I have to remind myself, I mean I have to say it out loud to really know for that whole day…
 
My Mom died.
 
Whaaat???
 
I know, right?
 
That happened. 
 
And it is only year one of many many years of reminding myself…
 
Wait a minute.
 
Ok… sorry, needed a breather… 

My Mom died. 

Gulp.

My Mom died. What the fuck?

Sometimes I am crippled with the thought of never sharing a laugh with her again. Somedays I thought I wasn’t going to make it through, my sadness was just too overwhelming. Thank goodness for my girls. Not 1 day has gone by without happy, sad, and even mad thoughts about her. Usually not more than a day passes that I don’t spontaneously break out in tears. 

I see something my Mom liked, and I cry. I see something my mom didn’t like, and I cry. The strangest things seem to set me off. When I sit and nurse SBean in a dark room and feel her knead me, I cry.

Life has become… before Mom died and after Mom died. 

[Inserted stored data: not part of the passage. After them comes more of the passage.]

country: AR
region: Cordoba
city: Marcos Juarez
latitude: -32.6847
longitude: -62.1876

Weird… in a gut-wrenching, ball in the back of my throat kinda way.

OK I’m going into year 2. I know I used to think about other people’s loss in a STUPID way. I was all like, it’s been over a year, she must be over it by now. Seriously was I that dumb? Yes. I had no idea. 

I had no idea that this missing piece of your heart is permanently missing. It doesn’t matter if it is a year or 50… It never goes away. It may not be the 1st thing I think in the morning… now, thankfully it is 2nd or sometimes even 4th.

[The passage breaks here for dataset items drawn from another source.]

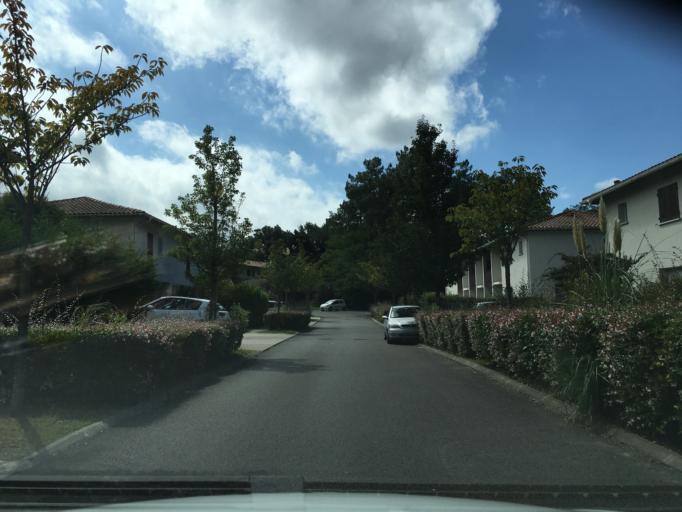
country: FR
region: Aquitaine
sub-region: Departement des Pyrenees-Atlantiques
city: Boucau
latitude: 43.4984
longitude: -1.4500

So many times I have reached for the phone to call her… walked to the back office to tell her something…

Shit.

I have prepared for her anniversary though. 

I have decided Friday will be a day of acts of kindness. We are going out and every time we do an act of kindness we are going to say “that’s for Kathy pass it on”.
 
Who knows maybe in years to come so many people will be passing on my mom’s kindness it will come back around to us. I like that, my mom always said,
 
What comes around, goes around.
 
I like thinking about a future that includes her.

I need to think of a future that includes her in some way.
 
Because as if I haven’t talked to my mom in a year!
 
As if my mom hasn’t laughed along beside me as we watch SBean create her own language and attempt ANYTHING!
 
As if my mom hasn’t heard HBear describe every book she reads in such enthusiastic detailed fact! All about Charlie and his glass elevator and the chocolate factory. The sideways stories of  Wayside School, all about Grace and those darn girls, Nancy Clancy and Judy Moody.
 
How is she not planning a trip out to Calgary for my nieces first birthday?
 

How did she not complete dad’s golf set this Father’s Day like we had discussed… just last year?

Look at the house. It is all painted like you asked us to.  

Share my excitement…

Please.

Oh right…

My Mom died. 

I’ve got nothing. 

I see her in all things yellow. I see her in my dreams and we hug. I hear her in the wind when I stand in the backyard. She is all around me but she is not. HBear keeps a dreamcatcher on her picture beside her bed. It is there to chase away sad dreams.

On Friday our family, across the country, will be doing a balloon release in her memory, as we did at her celebration of life last year. 
We will release 1 yellow balloon at 7pm (the time she left us). 1 balloon for 1 year of missing her like crazy. 

Thank you to Tracey Roberts for starting this tradition that means so much to our family.

 


On Friday please go out and pass on the kindness my Mom gave so freely. Tell everyone to pass it on… 
 
For Kathy.

 

 

Life’s blows cannot break a person whose spirit is warmed at the fire of enthusiasm.